I love taking time to appreciate the small things, those simple but precious moments that will grow in our memories to become the big things. Maybe one day, my girls will share a handful of wishes with their own children and reminisce on their happy childhood. I hope so.


16 thoughts on “A handful of wishes…

  1. AvatarSondra

    Adore ! Lovely read today friend and enjoyed sharing this post as well as thinking of my fun with my own family. Wonderful blessings and gratitude for life and happiness!!

  2. AvatarTom

    This sounds like an idyllic day and one that all of you will remember. Our son is 33 this year and has lived abroad for about 11 years. Occasionally when we meet up at his place or ours he’ll bring up the days when I took him orienteering in the forest, or when we went caravanning as a family.
    When I think about it, the things he recalls are the simplest of adventures, but he remembers them with fondness. I think that’s exactly how your youngsters will recall days like yours … and they’ll pass on the idea later in life. Great post, and pics.

    1. Sylva FaeSylva Fae Post author

      I agree Tom. I hope all the changes in technology won’t take this away from the children of today. My own childhood memories are of similar days. Simple pleasures that cost nothing except time with loved ones.

  3. AvatarLisa Shambrook

    You’ve made me recall my childhood blackberry collecting… We’d spend hours gathering berries in the Three Cornered Copse then it’d be apple and blackberry crumble with apples from our trees.
    This year we’ve got lots of apples in the garden, so we’ve had crumble, Eve’s pudding, and masses of juicy apples!
    Nothing beats that September scent in the air heralding autumn and October…

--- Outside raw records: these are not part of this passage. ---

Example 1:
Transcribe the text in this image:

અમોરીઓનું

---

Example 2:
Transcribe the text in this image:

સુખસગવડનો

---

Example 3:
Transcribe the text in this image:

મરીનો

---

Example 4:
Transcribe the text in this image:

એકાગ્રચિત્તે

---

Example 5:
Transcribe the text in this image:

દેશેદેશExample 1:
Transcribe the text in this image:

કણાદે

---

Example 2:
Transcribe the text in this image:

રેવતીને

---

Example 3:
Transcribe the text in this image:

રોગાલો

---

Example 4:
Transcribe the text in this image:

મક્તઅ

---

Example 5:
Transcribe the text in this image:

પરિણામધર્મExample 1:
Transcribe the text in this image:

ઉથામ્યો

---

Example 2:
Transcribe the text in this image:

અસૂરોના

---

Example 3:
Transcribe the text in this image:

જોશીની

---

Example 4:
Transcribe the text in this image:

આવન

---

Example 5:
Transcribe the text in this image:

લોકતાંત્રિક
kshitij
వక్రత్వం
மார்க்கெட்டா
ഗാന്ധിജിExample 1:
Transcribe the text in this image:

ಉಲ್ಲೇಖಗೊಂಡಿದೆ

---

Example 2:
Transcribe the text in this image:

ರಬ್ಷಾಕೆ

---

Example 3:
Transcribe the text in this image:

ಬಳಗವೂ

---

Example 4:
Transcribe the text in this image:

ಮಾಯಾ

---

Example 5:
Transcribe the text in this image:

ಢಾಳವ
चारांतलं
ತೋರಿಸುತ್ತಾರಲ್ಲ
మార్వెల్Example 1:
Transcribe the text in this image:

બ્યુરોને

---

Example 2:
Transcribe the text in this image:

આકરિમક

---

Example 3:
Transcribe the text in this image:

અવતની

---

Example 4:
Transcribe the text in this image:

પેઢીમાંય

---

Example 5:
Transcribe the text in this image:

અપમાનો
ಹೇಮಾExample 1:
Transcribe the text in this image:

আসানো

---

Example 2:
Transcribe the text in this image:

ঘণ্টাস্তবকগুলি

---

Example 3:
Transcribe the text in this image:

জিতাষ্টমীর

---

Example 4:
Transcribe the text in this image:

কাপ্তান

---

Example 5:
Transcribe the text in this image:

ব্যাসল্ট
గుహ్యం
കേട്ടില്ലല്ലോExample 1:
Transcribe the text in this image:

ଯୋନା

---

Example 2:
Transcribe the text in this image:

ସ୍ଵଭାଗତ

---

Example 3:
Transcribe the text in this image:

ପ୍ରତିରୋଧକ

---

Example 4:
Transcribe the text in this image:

    1. Sylva FaeSylva Fae Post author

      Mmmm apple crumble! I have a bag full of windfall apples and rhubarb ready for stewing. Just need a generous dollop of homemade custard – my husband is an expert custard maker.

  4. AvatarLeigh Shearin

    What an awesome way to start my day!!! Love your perspective and view of the world around you!! Beautifully written, thank you!!!

  5. AvatarNeil G

    I grew up in the suburbs but, in summer, we used to ride our bikes to a creek in the foothills, gather sweet blackberries from the bush there and catch yabbies in the stream. Still remember the afternoon light through the leaves, sunbeams dancing on the water and the sweet wild produce. Most seasons, we’d get enough for mum to make a few pots of blackberry jam … a favourite. Always a good ride back with the catch … simple entertainments but the memories last. Lovely piece, Sylva. Love the shadow pics!

  6. AvatarAnnette Stewart

    A lovely piece of thought provoking writing Sylva. After reading it I began thinking about similar moments with my two sons and granddaughters – all now very grown up and I hope with special memories of their own. Then my memories shifted to my own early years. Not country walks and gardens but ferry rides across the Mersey, jam sandwiches crunchy with sand, a bottle of warmish pop and chilly paddling before the ferry ride home with sand-filled shoes, sun-kissed cheeks and hair sticky with sea water. But the best memory of all – the walk home high up on my father’s shoulders,

    1. Sylva FaeSylva Fae Post author

      Ah that walk home on dad’s shoulders, safe, secure and happy… I too have fond memories. Now my own three girls ride our shoulders to save their weary legs. Thanks again for your lovely comments Anni.

    1. Sylva FaeSylva Fae Post author

      Julia, so lovely to really connect with you beyond the random retweets. I’m really looking forward to reading some of your work now.